Les 30.000 autres communes que compte la France ont déjà déterminé, dès le 1er tour, le maire élu. C'est le cas, par exemple, à Bourg-en-Bresse, où Jean-François Débat a été réélu dès le 15 mars avec 60.98 % des suffrages.


"Plus nous attendons, moins nous seront légitimes à prendre des décisions"

Le maire de Bourg-en-Bresse est confronté aux conséquences du report du second tour, au niveau de sa communauté d'agglomération. En effet, tant que l'ensemble des élus de l'agglomération ne sont pas désignés, l'équipe communautaire ne peut pas être renouvellée.

"Plus nous attendons, moins nous seront légitimes à prendre des décisions. Il va falloir faire de nouveaux arbitrages qui auront des conséquences sur le budget 2021 et on ne peut pas le faire avec un conseil communautaire en fin de course", s'inquiète le maire de Bourg-en-Bresse.

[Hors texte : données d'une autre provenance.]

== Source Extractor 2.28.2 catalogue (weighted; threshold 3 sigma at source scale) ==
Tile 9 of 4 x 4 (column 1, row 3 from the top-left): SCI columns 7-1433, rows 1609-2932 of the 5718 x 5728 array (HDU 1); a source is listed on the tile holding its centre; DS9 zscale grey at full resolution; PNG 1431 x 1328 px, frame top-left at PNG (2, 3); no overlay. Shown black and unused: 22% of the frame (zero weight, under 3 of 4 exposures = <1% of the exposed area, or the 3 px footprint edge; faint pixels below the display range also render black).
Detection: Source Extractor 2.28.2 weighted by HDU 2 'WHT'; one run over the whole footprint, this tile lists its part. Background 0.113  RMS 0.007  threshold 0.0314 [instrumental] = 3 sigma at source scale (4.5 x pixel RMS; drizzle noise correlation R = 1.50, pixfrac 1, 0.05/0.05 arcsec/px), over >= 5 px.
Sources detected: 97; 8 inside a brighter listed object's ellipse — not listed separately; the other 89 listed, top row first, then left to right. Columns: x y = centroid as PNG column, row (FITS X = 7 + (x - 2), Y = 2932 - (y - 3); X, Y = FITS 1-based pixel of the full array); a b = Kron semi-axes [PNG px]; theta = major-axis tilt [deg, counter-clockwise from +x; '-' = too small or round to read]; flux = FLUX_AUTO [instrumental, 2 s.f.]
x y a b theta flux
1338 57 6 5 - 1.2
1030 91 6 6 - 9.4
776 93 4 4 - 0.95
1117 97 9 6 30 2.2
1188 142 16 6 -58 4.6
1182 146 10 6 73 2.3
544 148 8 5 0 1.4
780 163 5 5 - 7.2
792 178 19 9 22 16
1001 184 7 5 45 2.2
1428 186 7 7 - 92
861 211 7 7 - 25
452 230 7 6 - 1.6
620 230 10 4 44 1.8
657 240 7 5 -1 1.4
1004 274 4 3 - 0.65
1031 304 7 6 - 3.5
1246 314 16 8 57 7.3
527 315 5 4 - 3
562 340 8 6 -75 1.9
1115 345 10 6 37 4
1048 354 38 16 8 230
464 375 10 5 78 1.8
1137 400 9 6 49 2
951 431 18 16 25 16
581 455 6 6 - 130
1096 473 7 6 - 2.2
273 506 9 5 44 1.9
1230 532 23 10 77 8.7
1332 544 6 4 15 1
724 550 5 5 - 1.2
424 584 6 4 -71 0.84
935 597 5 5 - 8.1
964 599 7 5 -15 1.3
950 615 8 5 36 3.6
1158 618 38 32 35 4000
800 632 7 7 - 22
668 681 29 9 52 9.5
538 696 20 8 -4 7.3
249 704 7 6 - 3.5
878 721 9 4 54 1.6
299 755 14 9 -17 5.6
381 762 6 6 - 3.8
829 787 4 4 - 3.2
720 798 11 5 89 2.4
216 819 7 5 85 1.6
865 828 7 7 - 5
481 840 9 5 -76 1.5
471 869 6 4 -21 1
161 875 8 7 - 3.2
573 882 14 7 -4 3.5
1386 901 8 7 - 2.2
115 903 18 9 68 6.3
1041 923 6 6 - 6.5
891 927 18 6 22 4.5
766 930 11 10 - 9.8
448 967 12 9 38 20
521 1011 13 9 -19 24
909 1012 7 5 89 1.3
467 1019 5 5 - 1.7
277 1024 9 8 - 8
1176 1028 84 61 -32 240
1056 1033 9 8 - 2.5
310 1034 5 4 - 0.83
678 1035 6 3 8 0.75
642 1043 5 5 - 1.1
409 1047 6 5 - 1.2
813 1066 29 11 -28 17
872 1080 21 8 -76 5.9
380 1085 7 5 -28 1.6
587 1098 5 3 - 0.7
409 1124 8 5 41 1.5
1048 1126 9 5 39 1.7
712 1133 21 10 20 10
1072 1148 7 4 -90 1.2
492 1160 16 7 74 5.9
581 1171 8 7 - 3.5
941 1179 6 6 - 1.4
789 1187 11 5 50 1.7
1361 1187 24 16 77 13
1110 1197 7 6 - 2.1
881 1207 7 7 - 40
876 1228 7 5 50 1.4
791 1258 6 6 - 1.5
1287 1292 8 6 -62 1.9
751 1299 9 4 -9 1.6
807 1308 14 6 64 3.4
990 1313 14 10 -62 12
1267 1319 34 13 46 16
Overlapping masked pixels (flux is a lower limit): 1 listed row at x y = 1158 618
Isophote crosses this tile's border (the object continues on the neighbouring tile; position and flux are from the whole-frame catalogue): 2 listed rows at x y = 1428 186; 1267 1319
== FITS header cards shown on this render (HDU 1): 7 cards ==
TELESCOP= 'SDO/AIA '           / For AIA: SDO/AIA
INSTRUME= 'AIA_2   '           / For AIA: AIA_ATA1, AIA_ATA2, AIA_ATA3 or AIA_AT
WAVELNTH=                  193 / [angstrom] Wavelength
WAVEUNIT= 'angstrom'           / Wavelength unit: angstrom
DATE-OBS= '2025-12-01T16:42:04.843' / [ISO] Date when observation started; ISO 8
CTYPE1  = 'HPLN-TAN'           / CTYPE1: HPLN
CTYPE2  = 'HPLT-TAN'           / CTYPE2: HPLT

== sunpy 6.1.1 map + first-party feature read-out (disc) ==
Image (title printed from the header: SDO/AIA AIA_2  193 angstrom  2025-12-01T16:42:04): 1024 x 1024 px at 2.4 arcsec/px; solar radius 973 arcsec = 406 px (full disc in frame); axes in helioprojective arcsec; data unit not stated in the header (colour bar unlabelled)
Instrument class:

Sans organisation rapide du second tour, l'édile craint "une paralysie de certains services publics." Dans la tribune, les élus rappellent que "70% de la commande publique sont réalisées par les communes et les intercommunalités. Elles sont le bras armé essentiel à notre économie et à nos emplois."

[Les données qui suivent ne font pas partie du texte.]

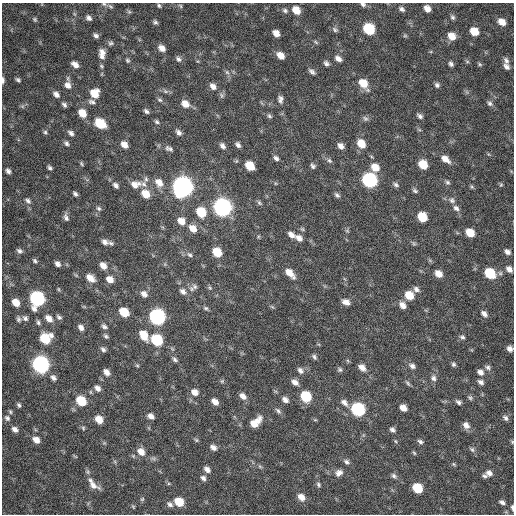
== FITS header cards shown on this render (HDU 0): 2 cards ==
NAXIS1  =                  512 / Axis length
NAXIS2  =                  512 / Axis length

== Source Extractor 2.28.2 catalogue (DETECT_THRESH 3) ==
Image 512 x 512 px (HDU 0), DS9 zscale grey, 1 PNG px = 1 image px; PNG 516 x 516 px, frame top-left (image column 1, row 512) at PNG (2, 3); no overlay
Background 287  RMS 18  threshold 53.5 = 3 sigma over >= 5 px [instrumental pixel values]
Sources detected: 231; all 231 listed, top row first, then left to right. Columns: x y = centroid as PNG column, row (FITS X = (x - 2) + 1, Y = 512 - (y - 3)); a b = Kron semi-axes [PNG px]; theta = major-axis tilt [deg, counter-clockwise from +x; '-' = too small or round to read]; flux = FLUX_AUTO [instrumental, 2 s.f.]
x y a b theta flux
104 4 7 5 -14 2600
363 4 7 5 -20 2900
159 6 5 4 - 1900
180 6 6 4 -59 1500
402 9 8 6 -34 4000
427 9 7 5 -51 8200
285 10 7 6 - 2800
296 10 8 6 -45 16000
129 12 7 4 -2 1800
453 17 7 5 -60 2800
89 18 7 5 -38 3800
35 19 6 5 - 1800
155 22 6 5 - 2500
502 22 7 5 -36 11000
369 29 8 7 - 71000
335 30 9 6 -41 2900
474 31 7 6 - 22000
276 33 7 5 -45 8600
96 36 6 4 -39 3200
405 36 6 4 0 1600
452 36 8 7 - 14000
316 42 7 4 -45 1600
111 43 7 6 - 2600
162 48 8 6 -41 7800
102 52 9 7 -62 6700
280 55 8 5 -41 11000
102 56 7 5 -42 3500
178 59 8 6 -46 3600
338 59 9 6 -35 5600
127 60 6 5 - 2000
506 61 9 6 -55 3900
326 63 7 5 -55 3500
75 64 7 5 -38 7000
451 64 6 5 - 3100
480 64 6 5 - 1700
101 66 6 4 -24 1600
506 66 8 6 -56 4800
227 72 7 5 -45 2800
312 72 9 5 -40 3500
3 80 7 3 -88 3300
18 80 5 4 - 2300
363 83 11 7 -52 19000
68 85 10 8 -66 7300
437 85 6 6 - 3200
213 86 9 7 -43 6700
165 91 8 5 -12 2900
94 93 8 7 - 20000
56 94 9 6 -46 5000
280 99 9 6 -85 4500
160 100 7 5 -17 2600
92 102 10 6 -16 4100
490 103 8 6 -30 3400
185 104 10 8 -38 11000
64 105 7 5 -49 3000
146 111 7 4 -45 2900
82 113 8 6 -47 16000
269 116 7 5 -36 2300
420 116 7 5 -35 3400
365 118 8 6 -36 2900
157 122 6 5 - 2500
100 123 9 7 -39 39000
45 132 5 5 - 2000
179 132 8 6 -48 4400
71 133 7 5 -38 3900
66 143 7 5 -40 2900
361 144 10 7 -54 15000
124 145 7 5 -48 8400
238 145 7 5 -48 4000
222 146 8 5 -49 4500
341 146 7 5 -48 5900
169 148 12 7 -21 4500
276 158 7 5 -41 3400
445 159 11 6 -38 9500
329 160 7 6 - 2700
81 164 7 4 -58 1600
423 164 8 6 -47 24000
250 166 8 6 -43 24000
313 166 7 5 -62 2900
375 167 9 7 -42 14000
50 168 5 4 - 2600
8 171 6 5 - 3700
146 179 8 6 90 3200
369 180 8 7 - 240000
159 182 12 9 -50 11000
447 182 7 6 - 2500
135 184 13 10 9 11000
144 184 10 7 -38 5600
116 185 8 5 -46 4100
396 185 8 5 -33 2900
501 185 6 4 68 1600
182 187 9 8 - 890000
472 187 6 4 -44 1700
415 191 7 5 -29 2400
75 194 5 4 - 2700
145 194 9 7 -46 18000
337 195 8 5 -44 2900
452 200 8 7 - 4100
28 201 9 6 -34 3900
259 203 8 5 -46 2100
222 207 9 8 - 500000
98 208 7 6 - 2700
456 208 8 7 - 4700
201 212 9 7 -50 35000
66 217 9 5 -73 3900
422 217 8 6 -44 33000
181 221 9 7 -41 12000
193 228 10 7 -44 12000
302 229 6 5 - 1800
347 231 6 4 -19 1500
470 233 7 6 - 21000
291 235 9 5 -36 6300
299 238 10 7 -39 6500
105 242 8 6 -30 4900
111 243 9 5 -7 2900
414 243 7 4 -45 1900
19 251 8 5 -27 3300
217 252 8 6 -44 29000
507 252 6 5 - 4400
190 255 8 5 -37 3000
35 261 7 5 -48 2400
57 264 6 5 - 4700
103 265 8 6 -51 8600
509 269 7 6 - 5900
290 273 12 6 -46 13000
490 273 9 7 -38 46000
438 274 7 6 - 11000
90 278 11 7 -39 12000
110 279 8 7 - 9800
195 287 9 7 -42 4200
210 288 7 4 -58 1800
58 289 6 4 -88 1400
416 289 8 6 -40 4300
183 291 10 7 -35 5500
144 294 9 7 -45 6500
409 295 8 7 - 22000
37 299 9 8 - 240000
346 302 9 6 -24 6900
16 303 7 5 -47 14000
403 305 9 7 -50 7400
272 307 6 4 -20 1600
206 308 7 5 -16 2300
124 312 8 6 -41 31000
484 314 8 6 -45 5000
59 317 7 5 -42 2800
157 317 9 7 -43 320000
25 318 7 6 - 3200
49 318 9 6 -44 8600
18 319 7 6 - 2700
38 322 7 5 -72 2500
104 326 8 6 -34 3300
81 327 8 6 -52 5200
144 335 11 7 -58 20000
106 336 8 5 -44 2500
462 337 7 6 - 2800
45 338 9 8 - 42000
157 340 8 7 - 75000
103 349 7 5 -42 3100
510 349 6 5 - 5200
314 357 7 5 -60 2600
175 359 8 5 -46 3000
453 364 6 5 - 2400
41 365 9 7 -47 430000
137 365 5 5 - 1500
412 366 9 6 -32 4500
362 367 8 6 -44 7800
488 367 7 6 - 3500
300 370 8 6 -47 4300
340 370 7 5 -44 2300
107 372 7 5 -46 7000
480 372 8 6 -30 5500
53 378 8 6 -48 4300
433 378 8 7 - 4300
222 381 6 4 45 1600
295 382 8 6 -34 6300
481 382 7 5 -32 4000
408 383 8 4 -52 2200
97 388 8 6 -47 5600
195 392 9 7 -34 8100
243 396 8 6 -43 6500
306 396 8 7 - 53000
470 398 7 5 -30 2400
285 400 7 5 -39 5400
81 401 8 6 -41 41000
215 402 7 5 -43 7700
458 402 7 5 -33 3100
344 403 10 6 -43 5800
19 405 6 4 -69 2300
403 408 6 5 - 8700
358 409 8 7 - 160000
278 411 9 5 -44 3200
10 412 6 4 -69 1700
151 416 7 5 -39 6200
7 418 8 7 - 3600
505 418 7 5 -50 3600
99 419 7 6 - 15000
315 420 6 4 -18 1300
255 422 15 8 43 16000
466 425 9 7 -47 6800
83 428 6 5 - 1800
15 429 8 6 -37 5100
392 430 6 5 - 3300
36 440 8 6 -37 8900
196 440 6 5 - 1800
395 441 5 3 - 1300
420 442 7 5 -33 2900
512 442 5 5 - 1400
213 447 7 5 -33 5200
472 449 8 6 -46 2800
141 452 10 8 -47 10000
414 453 6 4 -46 1500
75 456 6 3 -19 1200
347 462 8 6 -30 3300
454 464 6 4 -59 1400
260 467 7 4 -20 1800
207 469 8 6 -44 5300
88 472 7 4 -72 2100
339 473 10 8 30 6400
489 473 8 7 - 5600
394 476 8 5 -46 3100
484 476 7 5 -14 2400
203 478 7 5 -55 4000
93 485 15 7 -33 8900
318 485 7 5 -51 2400
417 488 7 6 - 40000
301 497 8 6 -47 9400
142 499 6 5 - 1600
179 502 7 6 - 26000
502 502 8 5 -27 3600
170 504 8 6 -38 4000
133 507 5 4 - 1200
512 507 6 3 -86 3000
At the frame edge (FLAGS 8, measured only in part): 6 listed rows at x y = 104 4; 363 4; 3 80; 510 349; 512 442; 512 507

À Saint-Etienne, le maire Gaël Perdriau insiste, lui aussi, sur l'enjeu économique de ce second tour. 

"Le plan de relance de l'Etat va s'appuyer énormément sur l'échelon local. Pour cela il est indispensable que la démocratie retrouve sa légitimité et que les maires et les intercommunalités puissent être installés légitimement de façon à ce que les investissements puissent reprendre rapidement pour préserver l'emploi", affirme le maire de Saint-Etienne.


Refaire l'intégralité de l'élection ?

L'exécutif devrait trancher la semaine prochaine, après avoir reçu un avis du Conseil scientifique, sur la possibilité de tenir le scrutin d'ici la fin juin.

"Maintenant qu'on peut aller chez le coiffeur, on doit pouvoir - avec des normes d'hygiène, de sécurité et de distanciation physique - se rendre deux minutes dans un bureau de vote pour aller voter", affirme Olivier Bianchi, maire de Clermont-Ferrand

Si cela n'était pas le cas, il faudrait refaire l'intégralité de l'élection pour les communes concernées, à l'automne voire en mars prochain selon les scénarios.